Decades after a nuclear war which decimated the world's population and left the survivors as scavengers, a young couple make their own entertainment in a more rural area than the bombed-out cities. Glen (Steven Curry) and Randa (Shelley Plimpton) don't know much about the world that came before them, but he is willing to learn, and when they find the wreck of a car jammed into the branches of a tree and overgrown by moss, they climb up inside it. Glen dreams up a reason for it being here, settling on the idea this place used to be a used car lot which was transformed into trees over time - that inquisitive mind is going to set him on a journey sometime soon...

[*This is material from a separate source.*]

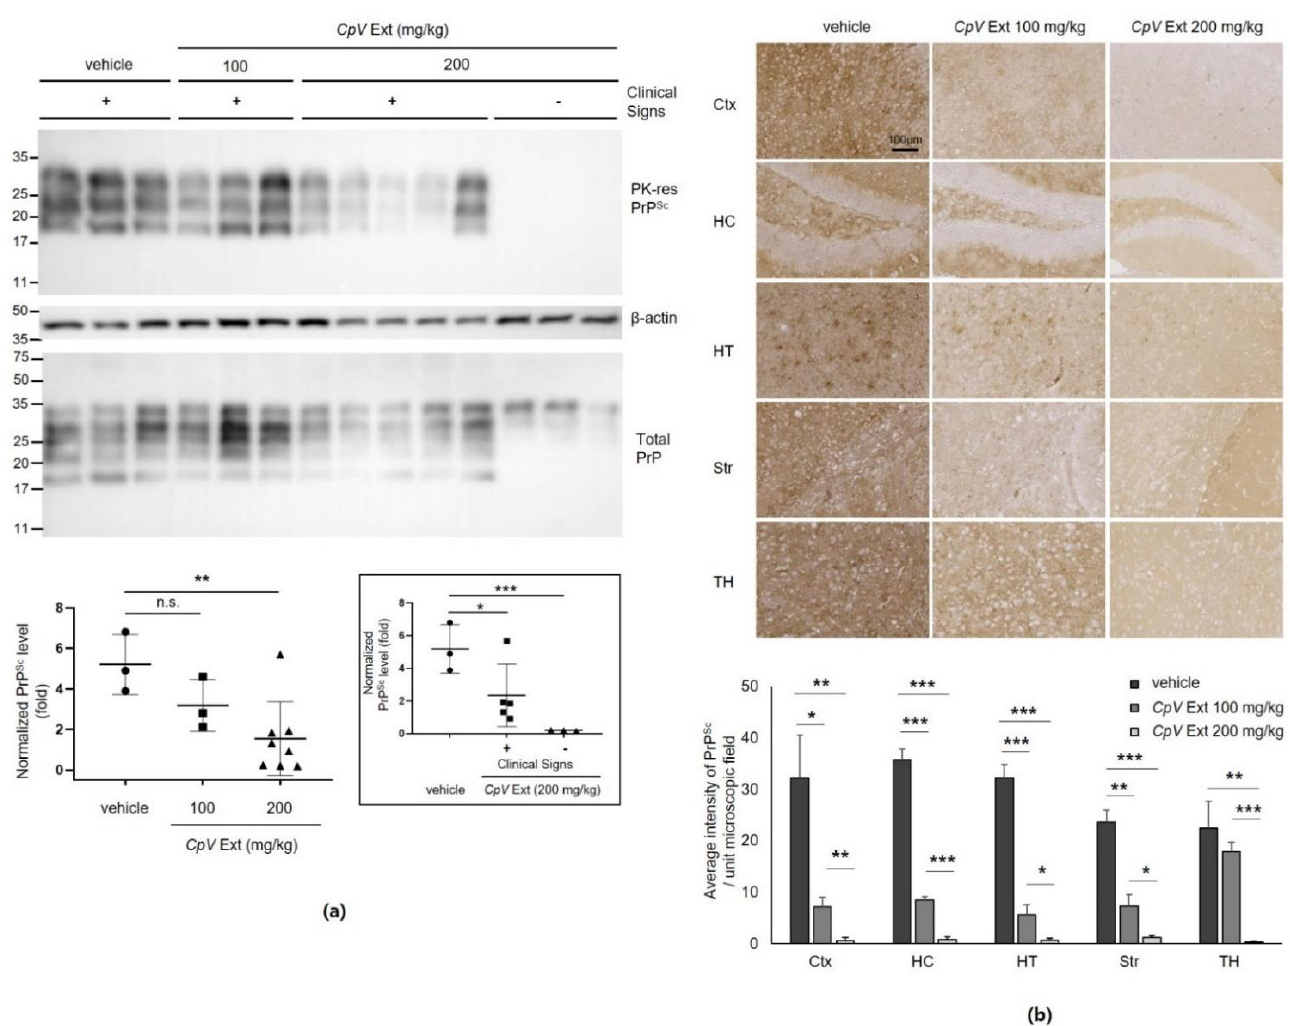
Figure 4. Decrease in PrP Sc in the brains of prion-infected mice that received CpV extract. ( a ) The level of PK-resistant (PK-res) PrP Sc in the mouse brains of each group collected at the end point of individual mouse. β -actin was used as loading control. Total PrP was detected from brain homogenate without PK digestion. The western blot of PK-res PrP Sc was quantified with densitometry. The PrP Sc level normalized with the β -actin level was plotted and compared between control and each treated group. **, p = 0.008; n.s., statistically not significant. The subgroups with (+) or without ( − ) clinical signs within 200 mg/kg group were divided and compared individually to the control group (inset). *, p = 0.046; ***, p = 3.799 × 10 − 10 . ( b ) PrP Sc immunohistochemistry and quantification of PrP Sc accumulation. A unit microscopic field is 0.245 mm 2 . *, p < 0.05; **, p < 0.01; ***, p < 0.001. Ctx, cerebral cortex; HC, hippocampus; HT, hypothalamus; Str, striatum; TH,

By 1971, director Jim McBride was still best known for David Holzman's Diary, and experimental feature that proved very influential, but he was not about to give up his experimental roots so easily if Glen and Randa was anything to judge by (he however promptly did give them up in his next film, a soft porn comedy spoof of the Archie comics). Despite its setting in the future, everything about this film screams seventies; well, not so much screams as does a bit of rambling musing over the fate of mankind while blissed out in a cloud of marijuana smoke.
McBride fully admits that he was stoned himself half the time while this was made, and you can imagine much of the rest of the cast and crew were in a similar altered state of consciousness, so much so that it may assist your potential enjoyment of watching this if you place yourself in a relaxed frame of mind. Not that I'm advocating drug use to get through the film, but otherwise you could well discover why many commentators have viewed this as one of the most boring science fiction movies ever made. It certainly appears to have been created without a sense of urgency, never mind a sense of purpose.

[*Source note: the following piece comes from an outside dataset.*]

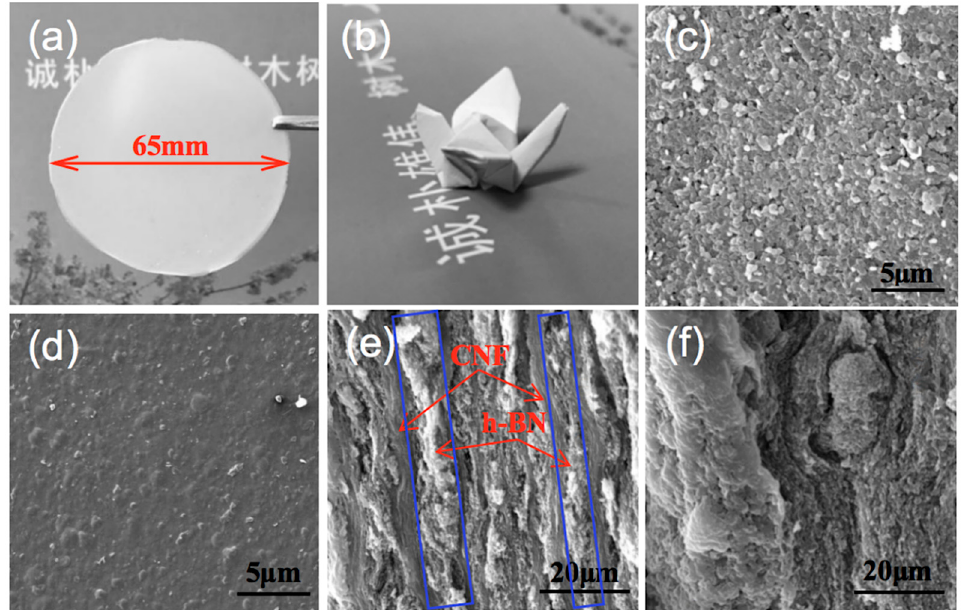
Figure 3. ( a ) Optical photograph of h-BN/CNF aerogel perfusion composite film with 23.08 wt % h-BN loading, red arrow indicated the diameter of the film was 65 mm. ( b ) Optical photograph of a “paper crane” folded from a h-BN/CNF aerogel perfusion composite film. ( c , d ) Surface SEM images of h-BN/CNF aerogel perfusion composite film and h-BN/CNF blended composite film with 23.08 wt % h-BN loading, respectively. ( e , f ) Cross-sectional SEM images of h-BN/CNF aerogel perfusion composite film and h-BN/CNF blended composite film with 23.08 wt % h-BN loading, respectively, red arrows were channels of CNFs and h-BN, blue rectangles were thermally conductive pathways of h-BN.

You cannot imagine anyone tackling the subject of the apocalypse and its after effects in this way nowadays, as even Roger Corman's Gas! or It Became Necessary tro Destroy the World in Order to Save It which came out the same year presented its armageddon with a lot more oomph and imagination than is to be seen here. Yet here the gentle tone is not a dead loss, so if it looks like ninety minutes of semi-improvised noodlings (McBride, Lorenzo Mans and fashionable writer of the day Rudy Wurlitzer are credited with the script), it can leave you contemplating the journey we have taken from there to here as well as the journey from here to whatever lies ahead.

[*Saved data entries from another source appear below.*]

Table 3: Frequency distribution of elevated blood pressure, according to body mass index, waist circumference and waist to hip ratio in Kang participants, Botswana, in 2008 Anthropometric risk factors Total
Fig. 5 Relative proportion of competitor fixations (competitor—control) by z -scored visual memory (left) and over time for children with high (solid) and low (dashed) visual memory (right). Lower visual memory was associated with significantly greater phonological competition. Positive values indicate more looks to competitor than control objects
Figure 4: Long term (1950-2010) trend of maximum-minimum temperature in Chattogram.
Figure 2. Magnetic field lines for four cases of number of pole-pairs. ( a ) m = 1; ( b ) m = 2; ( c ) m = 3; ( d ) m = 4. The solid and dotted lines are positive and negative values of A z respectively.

As with Wurlitzer's script for Two Lane Blacktop, this is a road movie too, or it would be if there was much of a road left, so Glen gets it into his head to travel to a city, out of curiosity more than any imperative reason, and Randa follows along in his wake to what they hope will be the path to the Metropolis they have heard of in comic books. This might have been more palatable if the couple had been appealing, but as it is Glen is whiny and patronising, and when Randa does do anything it's pretty spaced-out useless. If the intention was to show how the hippies could show the way to a simpler life, then what it actually shows is that any intelligent survivor would have been driven up the wall by their fellow wanderers' ineffectual cutesiness. Although we are shown a demonstration of how Glen can catch fish, so he's not a total washout. If you're in a quiet mood, then this will appeal, but it remains unenlightening.